# Proof of an Inversion of the Mean Value Theorem

• Nov 28th 2011, 08:22 PM
limddavid
Proof of an Inversion of the Mean Value Theorem
Question:

Let f:[a,b]-> R be a continuous function on the closed interval [a,b] and differentiable on the open interval (a,b). Show that for any c in (a,b) that is not a point of maximum of minimum for f', there exist $\displaystyle x_1,x_2$ in (a,b) such that:

$\displaystyle f'(c)=\frac{f(x_2)-f(x_1)}{x_2-x_1}$

This seems so matter-of-fact to me, and I know it's simply a sort of inversion of the Mean value Theorem, but I can't see how I would approach this. It looked really easy at first sight, but I'm lost..

All I know is that if there's an interval (x1,x2), there is at least one point such that the derivative at that point is equal to $\displaystyle \frac{f(x_2)-f(x_1)}{x_2-x_1}$. (Mean Value Theorem). But I feel like it's not applicable in this proof..

• Nov 30th 2011, 12:16 AM
Opalg
Re: Proof of an Inversion of the Mean Value Theorem
Quote:

Originally Posted by limddavid
Question:

Let f:[a,b]-> R be a continuous function on the closed interval [a,b] and differentiable on the open interval (a,b). Show that for any c in (a,b) that is not a point of maximum of minimum for f', there exist $\displaystyle x_1,x_2$ in (a,b) such that:

$\displaystyle f'(c)=\frac{f(x_2)-f(x_1)}{x_2-x_1}$

This seems so matter-of-fact to me, and I know it's simply a sort of inversion of the Mean value Theorem, but I can't see how I would approach this. It looked really easy at first sight, but I'm lost..
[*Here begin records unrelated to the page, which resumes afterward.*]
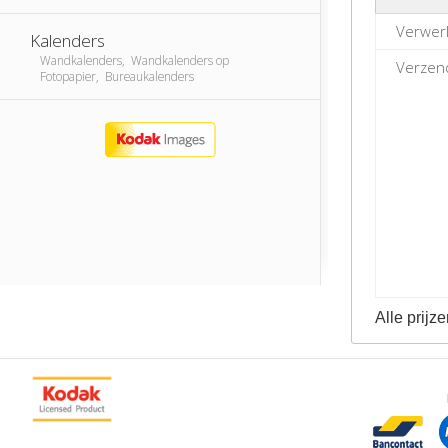
Verwer
Kalenders
Wandkalenders, Wandkalenders op
Verzend
Fotopapier, Bureaukalenders
Alle prijze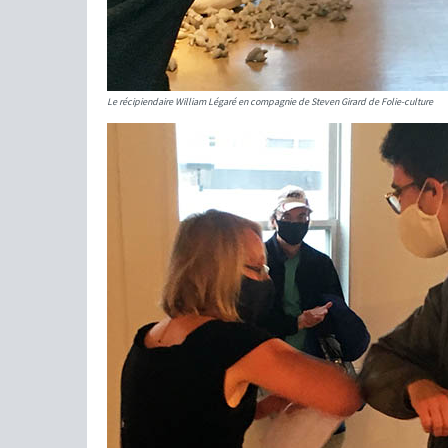
Le récipiendaire William Légaré en compagnie de Steven Girard de Folie-culture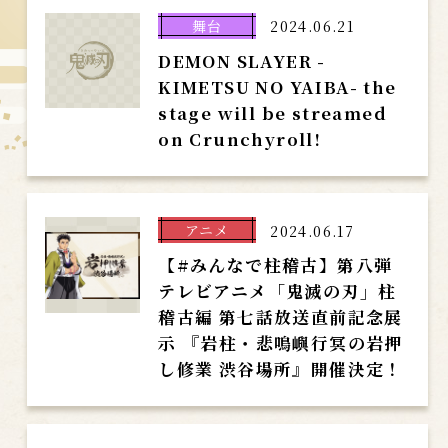
舞台
2024.06.21
DEMON SLAYER -
KIMETSU NO YAIBA- the
stage will be streamed
on Crunchyroll!
アニメ
2024.06.17
【#みんなで柱稽古】第八弾
テレビアニメ「鬼滅の刃」柱
稽古編 第七話放送直前記念展
示 『岩柱・悲鳴嶼行冥の岩押
し修業 渋谷場所』開催決定！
You're right, this seems to be harder than it looks. Here's an outline solution.

Define a new function g on the interval [a,b] by $\displaystyle g(x) = f(x) - f'(c)(x-c).$ Then g is also continuous on [a,b] and differentiable on (a,b). If there are two distinct points $\displaystyle x_1,x_2$ in [a,b] with $\displaystyle g(x_1) = g(x_2)$ then $\displaystyle \frac{f(x_2)-f(x_1)}{x_2-x_1} = f'(c)$, as required.

Suppose that there do not exist two such points, so that g takes each of its values only once. In other words, g is an injective function on the interval [a,b]. Use the intermediate value theorem to deduce that g must be a monotone function on the interval. It then follows that g'(x) must always have the same sign (either $\displaystyle g'(x)\geqslant0$ for all x in [a,b], or $\displaystyle g'(x)\leqslant0$ for all x in [a,b]). But $\displaystyle g'(c) = 0$, which means that g' has either a maximum or a minimum at c, and hence so does f' (because g' and f' only differ by a constant).

Taking the contrapositive, it follows that if f' does not have a max or a min at c, then points $\displaystyle x_1,x_2$ with the desired property must exist.